Electronic design files:
# # #

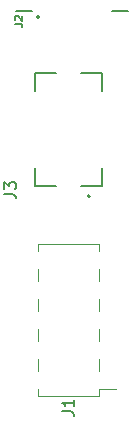
<source format=gbr>
G04 #@! TF.GenerationSoftware,KiCad,Pcbnew,(5.1.10)-1*
G04 #@! TF.CreationDate,2021-10-26T18:23:48-05:00*
G04 #@! TF.ProjectId,samtec_dbg,73616d74-6563-45f6-9462-672e6b696361,rev?*
G04 #@! TF.SameCoordinates,Original*
G04 #@! TF.FileFunction,Legend,Top*
G04 #@! TF.FilePolarity,Positive*
%FSLAX46Y46*%
G04 Gerber Fmt 4.6, Leading zero omitted, Abs format (unit mm)*
G04 Created by KiCad (PCBNEW (5.1.10)-1) date 2021-10-26 18:23:48*
%MOMM*%
%LPD*%
G01*
G04 APERTURE LIST*
%ADD10C,0.200000*%
%ADD11C,0.120000*%
%ADD12C,0.150000*%
G04 APERTURE END LIST*
D10*
X111815000Y-120535000D02*
G75*
G03*
X111815000Y-120535000I-100000J0D01*
G01*
X112860000Y-110105000D02*
X111063660Y-110105000D01*
X108936340Y-110105000D02*
X107140000Y-110105000D01*
X111063660Y-119635000D02*
X112860000Y-119635000D01*
X107140000Y-119635000D02*
X108936340Y-119635000D01*
X112860000Y-118130000D02*
X112860000Y-119635000D01*
X112860000Y-111610000D02*
X112860000Y-110105000D01*
X107140000Y-111610000D02*
X107140000Y-110105000D01*
X107140000Y-119635000D02*
X107140000Y-118130000D01*
X107520000Y-105355000D02*
G75*
G03*
X107520000Y-105355000I-100000J0D01*
G01*
X113697500Y-104845000D02*
X115062500Y-104845000D01*
X105535000Y-104845000D02*
X106902500Y-104845000D01*
D11*
X112600000Y-137410000D02*
X107400000Y-137410000D01*
X112600000Y-124590000D02*
X107400000Y-124590000D01*
X114040000Y-136840000D02*
X112600000Y-136840000D01*
X112600000Y-137410000D02*
X112600000Y-136840000D01*
X107400000Y-137410000D02*
X107400000Y-136840000D01*
X112600000Y-125160000D02*
X112600000Y-124590000D01*
X107400000Y-125160000D02*
X107400000Y-124590000D01*
X112600000Y-135320000D02*
X112600000Y-134300000D01*
X107400000Y-135320000D02*
X107400000Y-134300000D01*
X112600000Y-132780000D02*
X112600000Y-131760000D01*
X107400000Y-132780000D02*
X107400000Y-131760000D01*
X112600000Y-130240000D02*
X112600000Y-129220000D01*
X107400000Y-130240000D02*
X107400000Y-129220000D01*
X112600000Y-127700000D02*
X112600000Y-126680000D01*
X107400000Y-127700000D02*
X107400000Y-126680000D01*
D12*
X104552380Y-120333333D02*
X105266666Y-120333333D01*
X105409523Y-120380952D01*
X105504761Y-120476190D01*
X105552380Y-120619047D01*
X105552380Y-120714285D01*
X104552380Y-119952380D02*
X104552380Y-119333333D01*
X104933333Y-119666666D01*
X104933333Y-119523809D01*
X104980952Y-119428571D01*
X105028571Y-119380952D01*
X105123809Y-119333333D01*
X105361904Y-119333333D01*
X105457142Y-119380952D01*
X105504761Y-119428571D01*
X105552380Y-119523809D01*
X105552380Y-119809523D01*
X105504761Y-119904761D01*
X105457142Y-119952380D01*
X105449523Y-105913333D02*
X105906666Y-105913333D01*
X105998095Y-105943809D01*
X106059047Y-106004761D01*
X106089523Y-106096190D01*
X106089523Y-106157142D01*
X105510476Y-105639047D02*
X105480000Y-105608571D01*
X105449523Y-105547619D01*
X105449523Y-105395238D01*
X105480000Y-105334285D01*
X105510476Y-105303809D01*
X105571428Y-105273333D01*
X105632380Y-105273333D01*
X105723809Y-105303809D01*
X106089523Y-105669523D01*
X106089523Y-105273333D01*
X109452380Y-138743333D02*
X110166666Y-138743333D01*
X110309523Y-138790952D01*
X110404761Y-138886190D01*
X110452380Y-139029047D01*
X110452380Y-139124285D01*
X110452380Y-137743333D02*
X110452380Y-138314761D01*
X110452380Y-138029047D02*
X109452380Y-138029047D01*
X109595238Y-138124285D01*
X109690476Y-138219523D01*
X109738095Y-138314761D01*
M02*

</source>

# # #

WHAT TO PRODUCE:
With "LIST" as the string to find, copy every line of the records that holds it.

COMPLETED EXERCISE:
G04 APERTURE LIST*
G04 APERTURE END LIST*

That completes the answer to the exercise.